DATA PROVIDED below:

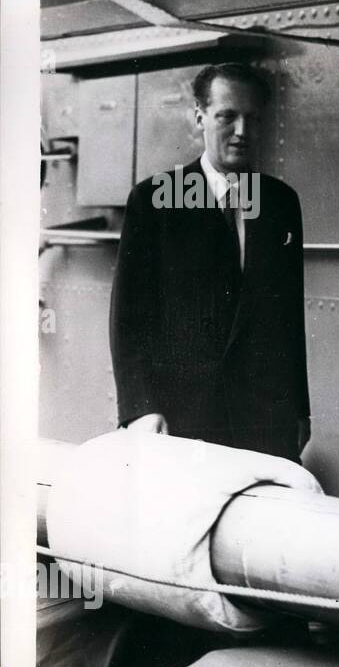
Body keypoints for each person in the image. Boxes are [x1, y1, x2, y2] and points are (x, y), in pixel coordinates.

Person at [109, 63, 310, 462]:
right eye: (227, 116)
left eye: (252, 118)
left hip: (264, 423)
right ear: (199, 116)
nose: (241, 130)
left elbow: (289, 318)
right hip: (179, 422)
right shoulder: (157, 199)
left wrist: (299, 410)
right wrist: (141, 408)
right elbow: (129, 317)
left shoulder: (280, 203)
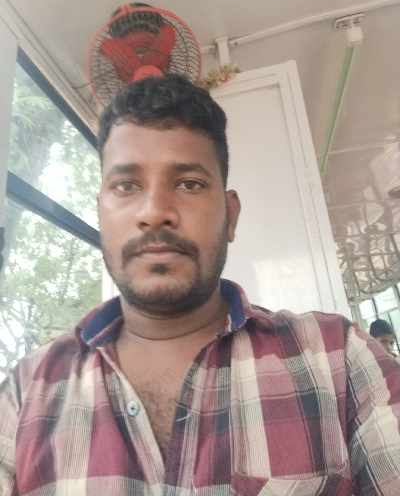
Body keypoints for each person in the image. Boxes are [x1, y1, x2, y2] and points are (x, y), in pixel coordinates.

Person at [1, 74, 400, 496]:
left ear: (231, 216)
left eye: (189, 184)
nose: (155, 212)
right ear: (101, 213)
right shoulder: (27, 392)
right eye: (126, 186)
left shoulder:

End of DATA PROVIDED.

WHAT IS REQUIRED. Pull every line containing "right" out of the data above.

YOUR RESPONSE.
right eye: (227, 116)
right ear: (199, 116)
right hip: (179, 422)
right shoulder: (157, 199)
right wrist: (141, 408)
right elbow: (129, 317)
right ear: (101, 213)
right shoulder: (27, 392)
right eye: (126, 186)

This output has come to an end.